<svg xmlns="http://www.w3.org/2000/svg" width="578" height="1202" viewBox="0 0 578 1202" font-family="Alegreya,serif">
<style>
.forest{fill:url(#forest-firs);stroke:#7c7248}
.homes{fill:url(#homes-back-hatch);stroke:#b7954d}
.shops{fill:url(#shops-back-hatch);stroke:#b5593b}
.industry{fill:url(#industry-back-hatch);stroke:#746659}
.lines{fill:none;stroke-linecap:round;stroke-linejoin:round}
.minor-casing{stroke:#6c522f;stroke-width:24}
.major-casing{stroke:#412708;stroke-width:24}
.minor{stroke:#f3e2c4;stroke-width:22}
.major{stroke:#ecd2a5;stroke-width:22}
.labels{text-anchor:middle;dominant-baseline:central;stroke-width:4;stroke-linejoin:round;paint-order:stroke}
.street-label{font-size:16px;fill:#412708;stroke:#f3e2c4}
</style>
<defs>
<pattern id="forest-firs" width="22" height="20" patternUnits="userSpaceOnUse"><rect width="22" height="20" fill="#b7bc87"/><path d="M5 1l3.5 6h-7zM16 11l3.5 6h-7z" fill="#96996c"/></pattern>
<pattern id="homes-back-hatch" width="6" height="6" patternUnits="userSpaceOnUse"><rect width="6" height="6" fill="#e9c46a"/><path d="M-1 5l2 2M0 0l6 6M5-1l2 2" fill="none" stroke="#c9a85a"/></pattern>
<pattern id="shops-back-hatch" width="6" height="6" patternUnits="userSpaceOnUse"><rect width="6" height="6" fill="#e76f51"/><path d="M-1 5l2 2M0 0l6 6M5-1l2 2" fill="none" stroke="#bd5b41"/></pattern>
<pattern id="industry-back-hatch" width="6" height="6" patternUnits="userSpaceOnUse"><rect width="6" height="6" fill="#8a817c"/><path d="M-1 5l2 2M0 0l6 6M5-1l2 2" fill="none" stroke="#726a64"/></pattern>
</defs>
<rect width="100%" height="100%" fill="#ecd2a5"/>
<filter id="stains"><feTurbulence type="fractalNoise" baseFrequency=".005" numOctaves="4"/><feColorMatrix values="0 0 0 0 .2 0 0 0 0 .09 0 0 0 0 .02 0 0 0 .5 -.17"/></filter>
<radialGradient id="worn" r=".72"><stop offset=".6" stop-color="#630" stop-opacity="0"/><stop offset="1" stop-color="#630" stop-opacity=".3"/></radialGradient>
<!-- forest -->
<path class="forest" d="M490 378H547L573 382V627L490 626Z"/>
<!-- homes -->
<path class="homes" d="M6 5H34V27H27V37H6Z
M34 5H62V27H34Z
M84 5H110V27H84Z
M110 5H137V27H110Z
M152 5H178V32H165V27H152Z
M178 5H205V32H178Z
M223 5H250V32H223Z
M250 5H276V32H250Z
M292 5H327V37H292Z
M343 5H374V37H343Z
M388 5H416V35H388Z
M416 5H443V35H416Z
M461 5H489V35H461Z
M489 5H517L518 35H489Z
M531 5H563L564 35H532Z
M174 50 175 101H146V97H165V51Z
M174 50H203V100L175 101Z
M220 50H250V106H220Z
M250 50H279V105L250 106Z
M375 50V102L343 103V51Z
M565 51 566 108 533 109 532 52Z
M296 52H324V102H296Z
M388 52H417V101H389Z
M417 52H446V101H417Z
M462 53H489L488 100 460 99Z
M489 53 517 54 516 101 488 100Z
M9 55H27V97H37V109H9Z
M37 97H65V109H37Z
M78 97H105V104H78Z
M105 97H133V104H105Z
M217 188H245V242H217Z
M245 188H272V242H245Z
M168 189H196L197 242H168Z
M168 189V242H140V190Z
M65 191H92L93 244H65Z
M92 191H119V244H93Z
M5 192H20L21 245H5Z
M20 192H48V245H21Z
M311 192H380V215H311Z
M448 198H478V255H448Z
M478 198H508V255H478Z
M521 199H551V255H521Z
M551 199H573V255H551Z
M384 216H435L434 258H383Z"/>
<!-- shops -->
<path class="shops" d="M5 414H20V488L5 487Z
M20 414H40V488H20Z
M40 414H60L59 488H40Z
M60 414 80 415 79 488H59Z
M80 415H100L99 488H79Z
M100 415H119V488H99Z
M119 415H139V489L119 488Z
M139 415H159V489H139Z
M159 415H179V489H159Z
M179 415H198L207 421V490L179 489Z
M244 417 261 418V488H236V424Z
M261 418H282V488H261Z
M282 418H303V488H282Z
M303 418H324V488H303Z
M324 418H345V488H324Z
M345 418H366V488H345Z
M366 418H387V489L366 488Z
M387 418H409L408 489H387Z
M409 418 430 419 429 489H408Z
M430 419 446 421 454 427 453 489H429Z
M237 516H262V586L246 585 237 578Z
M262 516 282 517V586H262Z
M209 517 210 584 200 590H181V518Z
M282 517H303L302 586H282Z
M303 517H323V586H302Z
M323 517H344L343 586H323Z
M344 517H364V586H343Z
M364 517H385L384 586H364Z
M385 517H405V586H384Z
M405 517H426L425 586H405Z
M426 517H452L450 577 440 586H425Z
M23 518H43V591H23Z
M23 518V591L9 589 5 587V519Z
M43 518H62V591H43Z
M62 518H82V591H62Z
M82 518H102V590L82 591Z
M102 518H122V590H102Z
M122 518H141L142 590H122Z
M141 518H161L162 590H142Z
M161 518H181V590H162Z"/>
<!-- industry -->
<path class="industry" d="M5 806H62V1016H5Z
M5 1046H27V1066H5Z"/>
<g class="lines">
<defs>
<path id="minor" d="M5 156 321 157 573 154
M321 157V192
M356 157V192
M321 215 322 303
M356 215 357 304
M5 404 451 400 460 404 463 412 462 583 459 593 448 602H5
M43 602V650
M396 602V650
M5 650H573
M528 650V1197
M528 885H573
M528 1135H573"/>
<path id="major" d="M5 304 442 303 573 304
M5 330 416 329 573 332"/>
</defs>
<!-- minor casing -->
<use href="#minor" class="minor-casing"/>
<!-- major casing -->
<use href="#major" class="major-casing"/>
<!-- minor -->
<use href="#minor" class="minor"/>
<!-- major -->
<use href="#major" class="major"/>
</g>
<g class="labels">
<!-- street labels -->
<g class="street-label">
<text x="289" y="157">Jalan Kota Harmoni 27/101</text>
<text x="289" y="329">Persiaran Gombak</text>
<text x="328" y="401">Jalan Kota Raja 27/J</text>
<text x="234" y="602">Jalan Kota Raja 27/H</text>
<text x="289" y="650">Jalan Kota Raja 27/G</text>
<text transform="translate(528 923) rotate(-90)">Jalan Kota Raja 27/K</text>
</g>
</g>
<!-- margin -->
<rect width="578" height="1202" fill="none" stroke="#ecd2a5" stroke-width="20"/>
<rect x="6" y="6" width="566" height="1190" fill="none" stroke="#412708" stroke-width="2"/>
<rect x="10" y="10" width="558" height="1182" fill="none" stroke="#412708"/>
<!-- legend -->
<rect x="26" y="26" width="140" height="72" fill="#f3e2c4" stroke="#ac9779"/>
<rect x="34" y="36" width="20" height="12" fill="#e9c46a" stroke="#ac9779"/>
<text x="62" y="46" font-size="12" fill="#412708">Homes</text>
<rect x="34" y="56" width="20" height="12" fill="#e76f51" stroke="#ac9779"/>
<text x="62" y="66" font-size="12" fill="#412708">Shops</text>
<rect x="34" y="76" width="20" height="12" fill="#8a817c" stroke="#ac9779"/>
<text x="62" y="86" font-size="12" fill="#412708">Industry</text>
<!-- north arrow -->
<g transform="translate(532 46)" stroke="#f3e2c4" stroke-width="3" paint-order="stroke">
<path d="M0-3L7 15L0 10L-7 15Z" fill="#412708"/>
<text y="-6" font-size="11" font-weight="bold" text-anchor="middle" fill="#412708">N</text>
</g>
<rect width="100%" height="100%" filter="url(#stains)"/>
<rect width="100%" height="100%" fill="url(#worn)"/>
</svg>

====

**WHAT TO DO**. In the listing above, find the line with "M323 517H344L343 586H323Z" and the line with "<!-- margin -->"; set down exactly those two lines and every line between them, nothing more.

**RESPONSE TO THIS EXERCISE**.
M323 517H344L343 586H323Z
M344 517H364V586H343Z
M364 517H385L384 586H364Z
M385 517H405V586H384Z
M405 517H426L425 586H405Z
M426 517H452L450 577 440 586H425Z
M23 518H43V591H23Z
M23 518V591L9 589 5 587V519Z
M43 518H62V591H43Z
M62 518H82V591H62Z
M82 518H102V590L82 591Z
M102 518H122V590H102Z
M122 518H141L142 590H122Z
M141 518H161L162 590H142Z
M161 518H181V590H162Z"/>
<!-- industry -->
<path class="industry" d="M5 806H62V1016H5Z
M5 1046H27V1066H5Z"/>
<g class="lines">
<defs>
<path id="minor" d="M5 156 321 157 573 154
M321 157V192
M356 157V192
M321 215 322 303
M356 215 357 304
M5 404 451 400 460 404 463 412 462 583 459 593 448 602H5
M43 602V650
M396 602V650
M5 650H573
M528 650V1197
M528 885H573
M528 1135H573"/>
<path id="major" d="M5 304 442 303 573 304
M5 330 416 329 573 332"/>
</defs>
<!-- minor casing -->
<use href="#minor" class="minor-casing"/>
<!-- major casing -->
<use href="#major" class="major-casing"/>
<!-- minor -->
<use href="#minor" class="minor"/>
<!-- major -->
<use href="#major" class="major"/>
</g>
<g class="labels">
<!-- street labels -->
<g class="street-label">
<text x="289" y="157">Jalan Kota Harmoni 27/101</text>
<text x="289" y="329">Persiaran Gombak</text>
<text x="328" y="401">Jalan Kota Raja 27/J</text>
<text x="234" y="602">Jalan Kota Raja 27/H</text>
<text x="289" y="650">Jalan Kota Raja 27/G</text>
<text transform="translate(528 923) rotate(-90)">Jalan Kota Raja 27/K</text>
</g>
</g>
<!-- margin -->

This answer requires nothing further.